» **Exercise description**: In the material below, substitute "faceQuery" for every occurrence of "Q0" and reproduce the lines with nothing else altered. Leave the pictures out of your answer.

(Data items)

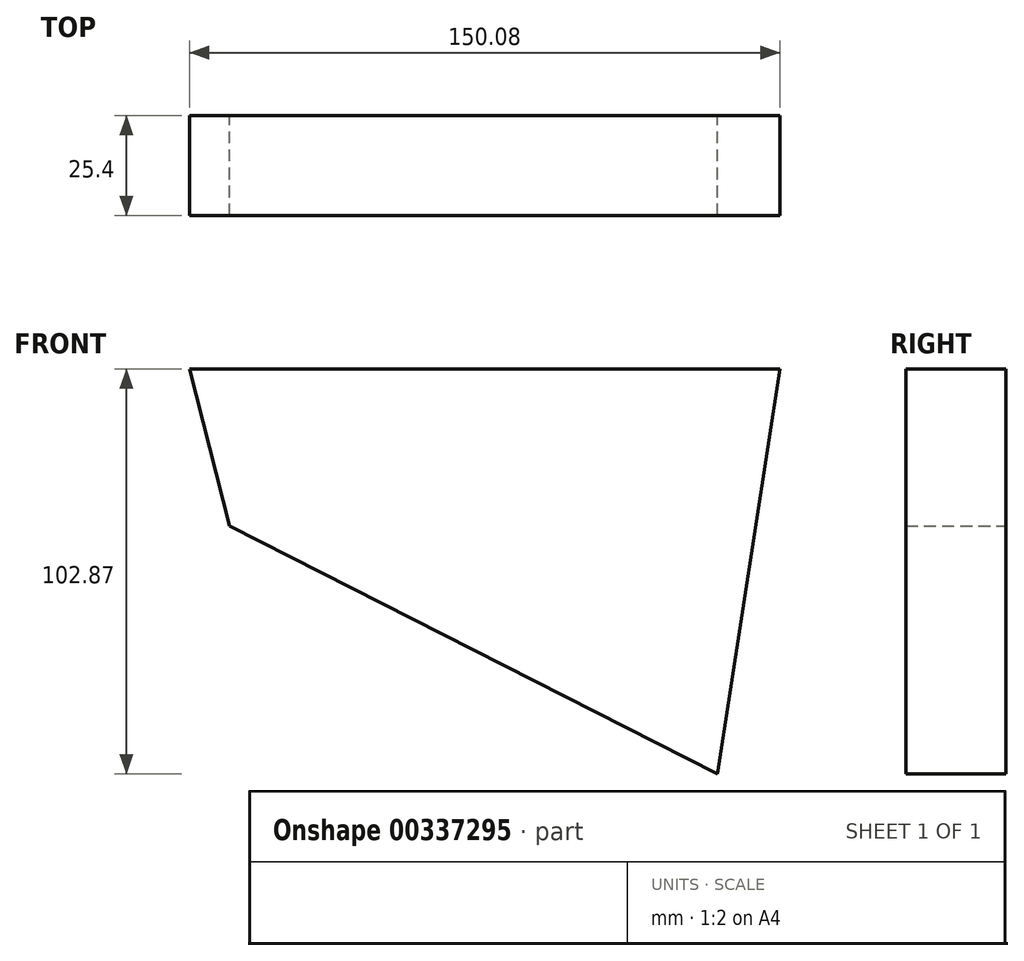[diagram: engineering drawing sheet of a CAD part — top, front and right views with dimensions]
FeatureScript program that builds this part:
annotation { "Feature Type Name" : "Feature", "Feature Type Description" : "" }
export const myFeature = defineFeature(function(context is Context, id is Id, definition is map)
    precondition{}
    {
        {
            var Q0;
            Q0=qCreatedBy(makeId("Front.planeOp"),FACE);
            var sketch = newSketch(context, id + "F0", { "sketchPlane" : qUnion([Q0])});
            skLineSegment(sketch, "E0", {"start": v(-87.2, 66.9) * mm, "end": v(62.87, 66.9) * mm});
            skLineSegment(sketch, "E1", {"start": v(62.87, 66.9) * mm, "end": v(47, -35.97) * mm});
            skLineSegment(sketch, "E2", {"start": v(47, -35.97) * mm, "end": v(-77.05, 27.08) * mm});
            skLineSegment(sketch, "E3", {"start": v(-77.05, 27.08) * mm, "end": v(-87.2, 66.9) * mm});
            skSolve(sketch);
        }
        {
            var Q0;
            Q0=makeQuery(id+"F0.imprint","IMPRINT",FACE,{"disambiguationData":[TD([[makeQuery(id+"F0.imprint","IMPRINT",EDGE,{"derivedFrom":sQuery(id+"F0.wireOp",EDGE,"E0")}),-1.0]])]});
            extrude(context, id + "F1", {"entities" : qUnion([Q0]), "depth" : 25.4 * mm});
        }
    });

» **Expected output**:
[diagram: engineering drawing sheet of a CAD part — top, front and right views with dimensions]
FeatureScript program that builds this part:
annotation { "Feature Type Name" : "Feature", "Feature Type Description" : "" }
export const myFeature = defineFeature(function(context is Context, id is Id, definition is map)
    precondition{}
    {
        {
            var faceQuery;
            faceQuery=qCreatedBy(makeId("Front.planeOp"),FACE);
            var sketch = newSketch(context, id + "F0", { "sketchPlane" : qUnion([faceQuery])});
            skLineSegment(sketch, "E0", {"start": v(-87.2, 66.9) * mm, "end": v(62.87, 66.9) * mm});
            skLineSegment(sketch, "E1", {"start": v(62.87, 66.9) * mm, "end": v(47, -35.97) * mm});
            skLineSegment(sketch, "E2", {"start": v(47, -35.97) * mm, "end": v(-77.05, 27.08) * mm});
            skLineSegment(sketch, "E3", {"start": v(-77.05, 27.08) * mm, "end": v(-87.2, 66.9) * mm});
            skSolve(sketch);
        }
        {
            var faceQuery;
            faceQuery=makeQuery(id+"F0.imprint","IMPRINT",FACE,{"disambiguationData":[TD([[makeQuery(id+"F0.imprint","IMPRINT",EDGE,{"derivedFrom":sQuery(id+"F0.wireOp",EDGE,"E0")}),-1.0]])]});
            extrude(context, id + "F1", {"entities" : qUnion([faceQuery]), "depth" : 25.4 * mm});
        }
    });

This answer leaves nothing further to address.